All’improvviso un’epidemia di straordinarie proporzioni ci costringe a stare a casa.  Tutti. Si chiudono le scuole e insegnanti e studenti  rimangono in  una fase di sospensione di alcuni giorni cioè fino a quando  capiscono che il periodo durerà piuttosto a lungo.

A questo punto, quello che prima sembrava quasi un vezzo per avanguardisti, la scuola digitale, diventa una necessità. I ragazzi non possono perdere mesi e mesi di scuola,  per cui gli istituti si attivano per fare in modo di continuare le lezioni on line.

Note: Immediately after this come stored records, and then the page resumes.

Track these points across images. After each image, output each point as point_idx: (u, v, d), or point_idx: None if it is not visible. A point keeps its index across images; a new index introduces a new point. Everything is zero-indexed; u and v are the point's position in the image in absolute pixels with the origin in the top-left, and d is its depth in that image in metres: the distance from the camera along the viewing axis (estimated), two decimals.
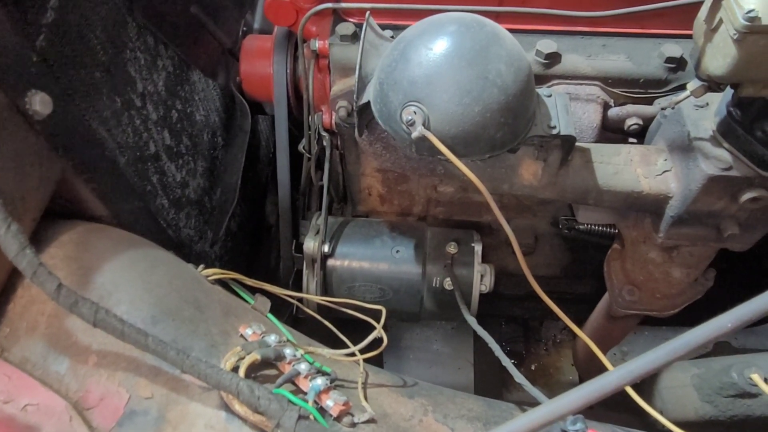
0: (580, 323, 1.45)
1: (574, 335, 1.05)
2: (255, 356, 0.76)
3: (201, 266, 0.97)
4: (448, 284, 1.23)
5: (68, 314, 0.71)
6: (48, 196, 0.84)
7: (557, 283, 1.59)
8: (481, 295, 1.24)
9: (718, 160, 0.91)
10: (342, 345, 0.93)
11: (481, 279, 1.24)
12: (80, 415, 0.70)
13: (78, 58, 0.86)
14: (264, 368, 0.79)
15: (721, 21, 0.76)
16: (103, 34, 0.92)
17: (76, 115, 0.87)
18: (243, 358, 0.76)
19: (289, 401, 0.71)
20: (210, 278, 0.95)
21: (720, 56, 0.78)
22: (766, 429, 1.13)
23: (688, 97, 0.89)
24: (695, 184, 0.93)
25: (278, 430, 0.68)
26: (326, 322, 1.09)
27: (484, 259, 1.26)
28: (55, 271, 0.71)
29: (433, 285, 1.24)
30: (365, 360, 0.91)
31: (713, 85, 0.85)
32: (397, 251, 1.26)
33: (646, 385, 1.28)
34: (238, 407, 0.71)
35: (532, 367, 2.11)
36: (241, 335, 0.84)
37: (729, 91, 0.90)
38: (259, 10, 1.50)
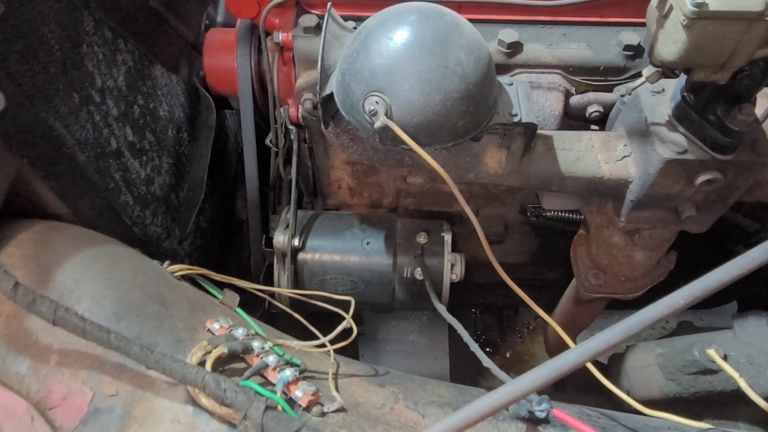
0: (550, 309, 1.48)
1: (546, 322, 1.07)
2: (222, 350, 0.76)
3: (167, 262, 0.95)
4: (418, 274, 1.24)
5: (28, 313, 0.69)
6: (3, 195, 0.82)
7: (527, 271, 1.61)
8: (453, 285, 1.26)
9: (673, 144, 0.93)
10: (315, 338, 0.93)
11: (452, 268, 1.25)
12: (42, 415, 0.69)
13: (31, 53, 0.84)
14: (232, 362, 0.79)
15: (671, 8, 0.78)
16: (58, 28, 0.90)
17: (30, 111, 0.84)
18: (210, 352, 0.75)
19: (257, 392, 0.71)
20: (176, 274, 0.94)
21: (671, 42, 0.80)
22: (727, 404, 1.17)
23: (644, 83, 0.91)
24: (653, 168, 0.95)
25: (246, 422, 0.68)
26: (297, 315, 1.09)
27: (455, 249, 1.28)
28: (12, 271, 0.70)
29: (404, 276, 1.25)
30: (336, 351, 0.91)
31: (667, 70, 0.87)
32: (368, 243, 1.26)
33: (613, 366, 1.32)
34: (204, 401, 0.70)
35: (507, 355, 2.14)
36: (208, 330, 0.83)
37: (683, 77, 0.93)
38: (222, 2, 1.49)
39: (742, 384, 0.89)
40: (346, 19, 1.03)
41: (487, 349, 2.11)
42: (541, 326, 2.16)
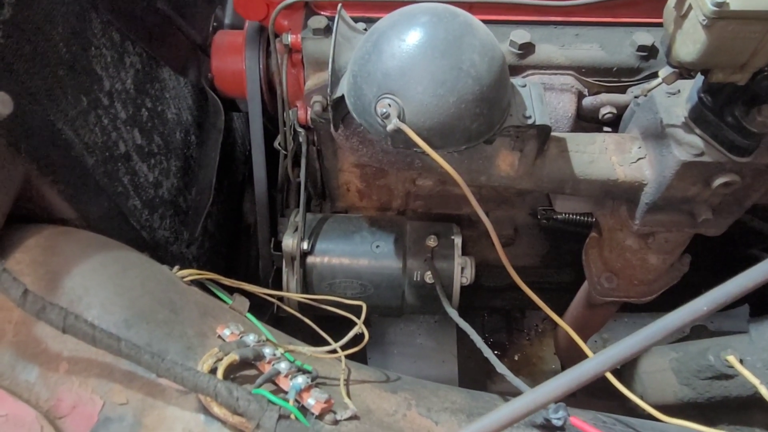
0: (560, 312, 1.46)
1: (556, 324, 1.05)
2: (233, 357, 0.75)
3: (176, 267, 0.94)
4: (428, 278, 1.22)
5: (37, 321, 0.68)
6: (11, 199, 0.81)
7: (537, 273, 1.60)
8: (463, 288, 1.24)
9: (690, 146, 0.92)
10: (325, 343, 0.92)
11: (462, 271, 1.24)
12: (52, 424, 0.68)
13: (39, 56, 0.83)
14: (243, 369, 0.78)
15: (690, 7, 0.77)
16: (66, 30, 0.89)
17: (39, 114, 0.84)
18: (221, 360, 0.74)
19: (269, 401, 0.70)
20: (185, 279, 0.93)
21: (690, 42, 0.78)
22: (743, 409, 1.15)
23: (660, 84, 0.90)
24: (669, 170, 0.93)
25: (258, 431, 0.67)
26: (307, 320, 1.08)
27: (465, 252, 1.26)
28: (21, 277, 0.69)
29: (414, 279, 1.24)
30: (347, 356, 0.90)
31: (684, 71, 0.86)
32: (377, 246, 1.25)
33: (626, 370, 1.30)
34: (216, 409, 0.69)
35: (516, 358, 2.13)
36: (219, 336, 0.82)
37: (700, 78, 0.91)
38: (230, 4, 1.48)
39: (764, 391, 0.87)
40: (356, 20, 1.02)
41: (496, 352, 2.09)
42: (550, 329, 2.15)
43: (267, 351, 0.79)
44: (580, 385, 0.61)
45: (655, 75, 0.91)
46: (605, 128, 1.16)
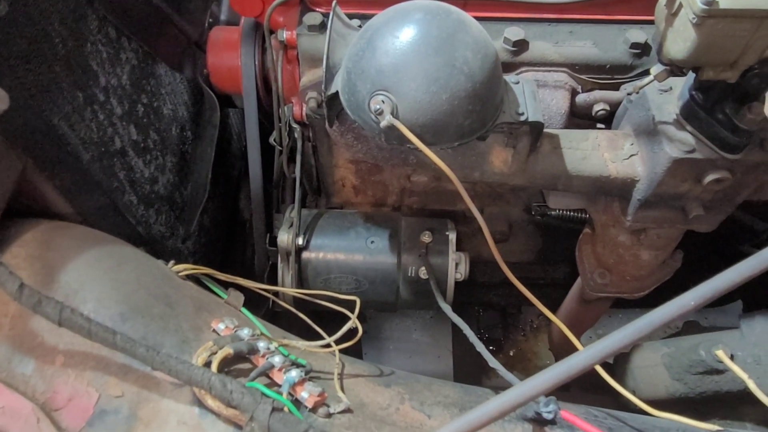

Ora, il primo computer che io mi ricordi di avere visto in una scuola, siamo nel 1992, era un Commodore 64, a confronto dei pc attuali  un inverecondo e preistorico trabiccolo, per fare partire il quale occorreva inserire un’interminabile  fila di codici. Siamo cioè a circa trent’anni dall’avvio dell’era digitale  diffusa  e il primo dato sorprendente è che non sia mai stata predisposta una piattaforma ministeriale per  la didattica a distanza, quando, tra l’altro, dal nostro ordinamento è prevista sia la scuola in ospedale che  l’insegnamento a domicilio.

Per cui le scuole si sono messe a cercare quello che c’era disponibile sul mercato, che qualche volta è all’altezza, qualche volta meno. Sono piattaforme organizzate  da informatici apprezzabili che poco sanno però  sul funzionamento dei diversi ordini  di scuola e soprattutto sui comportamenti dei ragazzi.

Ad esempio affidare agli studenti la scelta della materia a cui iscriversi è un vero atto di incoscienza didattica. Nel senso vero della parola: non coscienza. Per essere chiari, io non credo alle facoltà taumaturgiche  dell’informatica. Penso sia uno strumento utile ma in cui non si può esaurire l’insegnamento, però è un fatto che l’informatica permea ormai completamente la nostra vita e soprattutto quella dei ragazzi.

Non maneggiarla significa non capire il mondo in cui viviamo. Uso apposta un termine che si riferisce più all’uso degli attrezzi che agli strumenti raffinati. Non interessa la teoria dell’informatica, se non per i cultori della materia, ma l’uso sì.

Questo è un altro scoglio; se in una situazione di normalità un 25-30% di docenti che non usano il pc  sono considerabili una percentuale bassa, quando tutto si svolge on line è altissima.  Inoltre, fare lezione con il supporto di Lim o pc non è come fare scuola solo con strumenti  informatici, soprattutto coi più piccoli.  I genitori  sono fondamentali,  in questa  fase più che mai,  se sostengono  i figli  e non invadono il terreno dell’insegnamento. Non tutti gli alunni lavorano in pari condizioni. I genitori non lo vedono. Gli insegnanti sì.